Partitioned encodings
Use EncodingSpace(modes_per_photon=[...]) when each photon has its own
local set of modes. In ML terms, this is useful when the last tensor dimension
indexes amplitudes over discrete feature blocks with different numbers of
choices. For example, one block might represent a three-choice feature and the
second block might represent a binary feature, giving 3 * 2 = 6 joint
logical states.
This is not a replacement for a PyTorch embedding layer. If your raw data is an integer category or a table of real features, first decide how to turn it into amplitudes. The partitioned encoding only describes what those amplitudes mean once you have them.
import torch
from merlin.core import EncodingSpace, StateVector
encoding = EncodingSpace(modes_per_photon=[3, 2])
logical = torch.zeros(encoding.logical_basis_size())
logical[encoding.logical_basis_states().index((2, 1))] = 1.0
state = StateVector.from_tensor(logical, encoding=encoding)
assert state.n_modes == 5
assert state.n_photons == 2
assert encoding.logical_to_fock_map()[(2, 1)] == (0, 0, 1, 0, 1)
Each entry in modes_per_photon reserves a block of modes for one photon.
The product of the block widths is the logical tensor length.
QLOQ encodings
EncodingSpace.qloq(qubit_groups=[...]) is a convenience constructor for
Qubit Logic on Qudits (QLOQ). A group of k logical qubits becomes one
photon delocalized over 2**k modes. For example,
qubit_groups=[2, 2] creates modes_per_photon=(4, 4) and a
16-component logical tensor.
QLOQ was introduced for quantum circuit compression in Lysaght et al.,
Quantum circuit compression using qubit logic on qudits.
The example below uses the same grouping idea for an ML latent state rather
than a chemistry VQE: a compact 16-component latent vector is embedded into an
8-mode, 2-photon photonic state and passed through a QuantumLayer.
import torch
from merlin import CircuitBuilder, MeasurementStrategy, QuantumLayer
from merlin.core import EncodingSpace, StateVector
from merlin.core.computation_space import ComputationSpace
encoding = EncodingSpace.qloq(qubit_groups=[2, 2])
latent = torch.zeros(encoding.logical_basis_size(), dtype=torch.complex64)
latent[0] = 1.0
latent[-1] = 1.0
state = StateVector.from_tensor(latent, encoding=encoding)
assert encoding.modes_per_photon == (4, 4)
assert state.n_modes == 8
assert state.n_photons == 2
builder = CircuitBuilder(n_modes=state.n_modes)
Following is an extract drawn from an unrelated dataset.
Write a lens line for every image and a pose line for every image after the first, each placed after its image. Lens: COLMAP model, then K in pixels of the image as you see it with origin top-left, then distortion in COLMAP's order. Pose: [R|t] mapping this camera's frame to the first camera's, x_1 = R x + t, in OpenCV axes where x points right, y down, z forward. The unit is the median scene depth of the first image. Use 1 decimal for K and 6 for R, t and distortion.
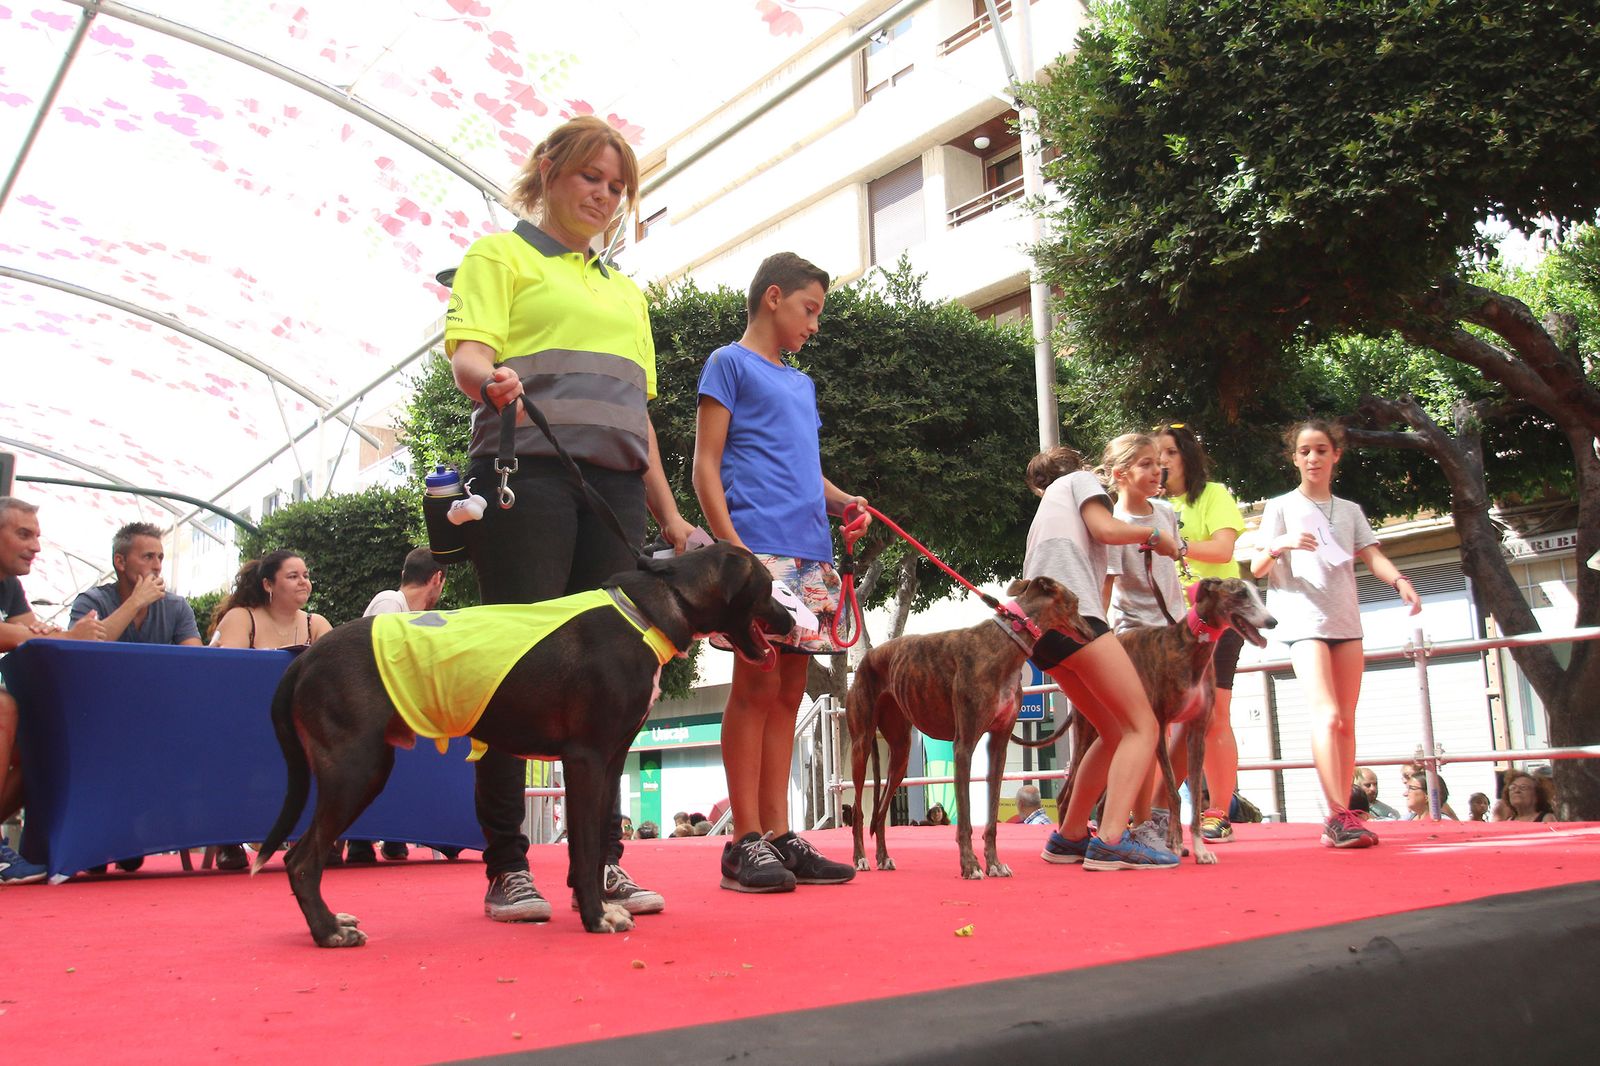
lens RADIAL K [[1342.7, 0, 783.4], [0, 1342.7, 554.4], [0, 0, 1]] dist [-0.072190, 0.038389]
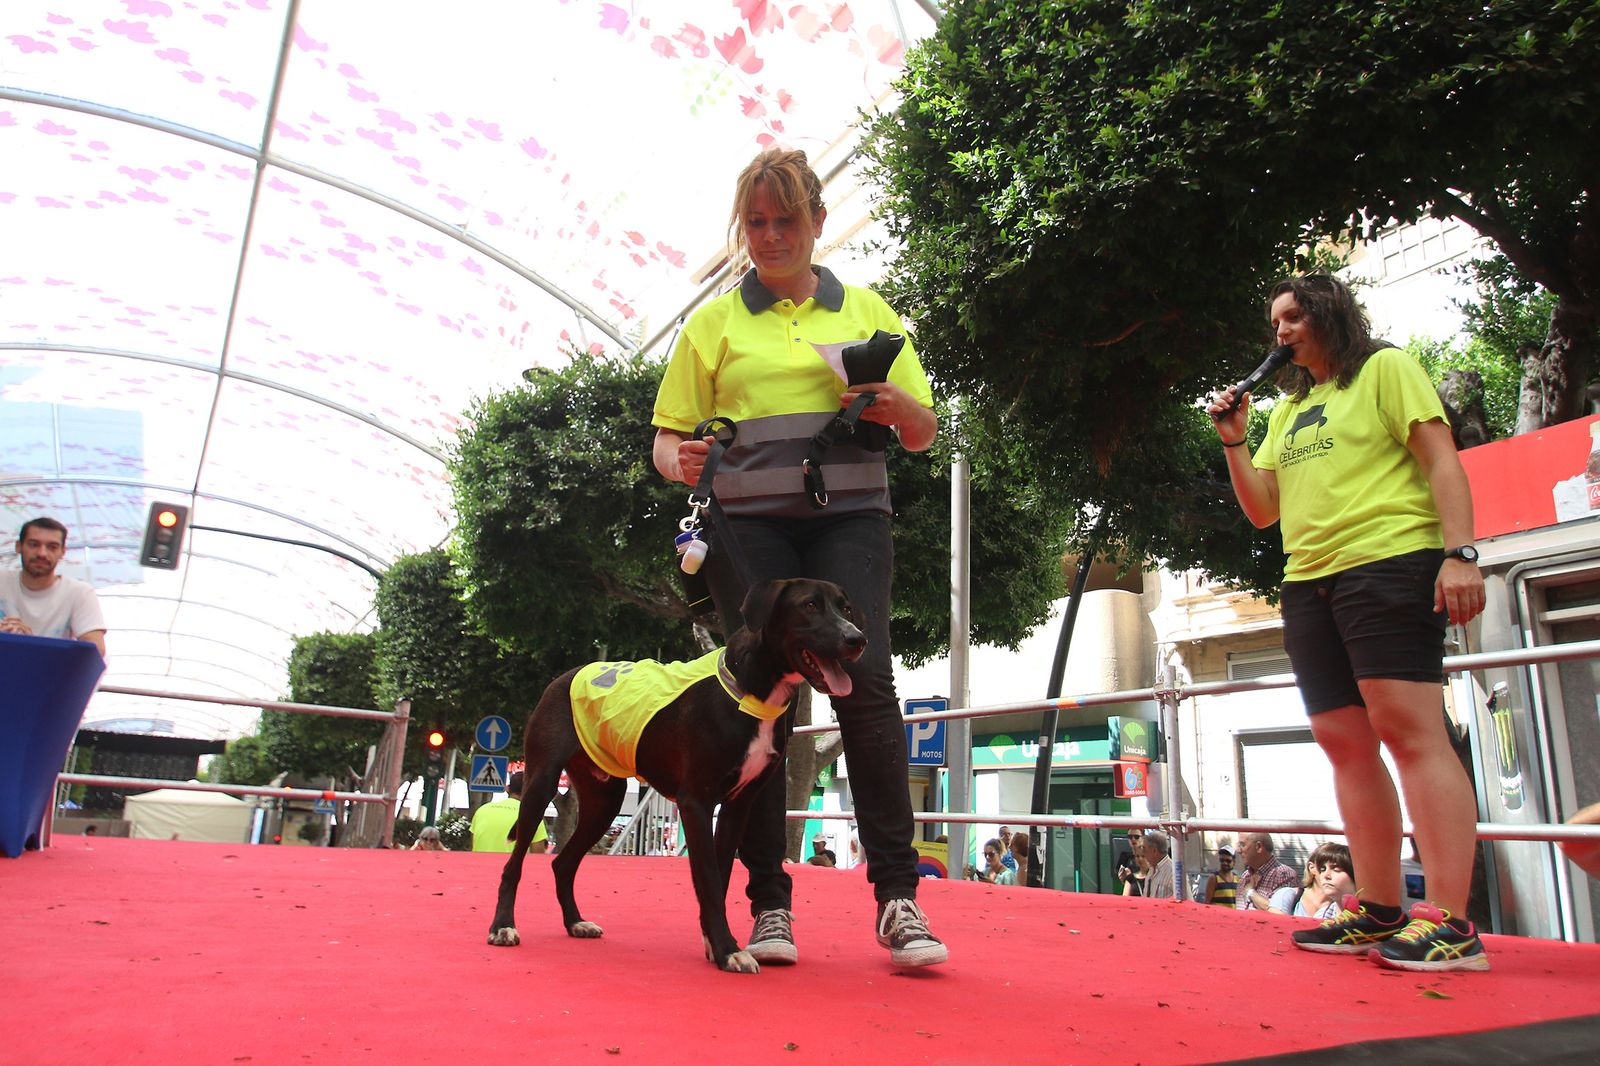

builder.add_entangling_layer(trainable=False)
layer = QuantumLayer(
input_size=0,
builder=builder,
n_photons=state.n_photons,
measurement_strategy=MeasurementStrategy.probs(
computation_space=ComputationSpace.FOCK,
),
)
probabilities = layer(state)
assert probabilities.shape[-1] == layer.output_size
Migration from manual Fock tensors
Older code sometimes created a full Fock-sized tensor manually, filled a small
subset of entries, and passed that full tensor to StateVector.from_tensor.
That still works with EncodingSpace.FOCK, but it is no longer necessary
when the data is naturally logical.
Manual full-Fock construction:
import torch
from merlin.core import EncodingSpace, StateVector
full = torch.zeros(10, dtype=torch.complex64)
full[2] = 1.0
full[6] = 1.0
state = StateVector.from_tensor(
full,
n_modes=4,
n_photons=2,
encoding=EncodingSpace.FOCK,
)
Equivalent logical construction:
import torch
from merlin.core import EncodingSpace, StateVector
logical = torch.tensor([1.0, 0.0, 0.0, 1.0], dtype=torch.complex64)
state = StateVector.from_tensor(
logical,
encoding=EncodingSpace.DUAL_RAIL,
)
Use the logical form when possible. It records the intended encoding in the
StateVector, validates the compact tensor shape, and keeps the mapping
available through logical_to_fock_map().
Testing status
The examples on this page are mirrored by
tests/core/test_encoding_examples.py so that the documented workflows stay
aligned with Merlin’s runtime behavior.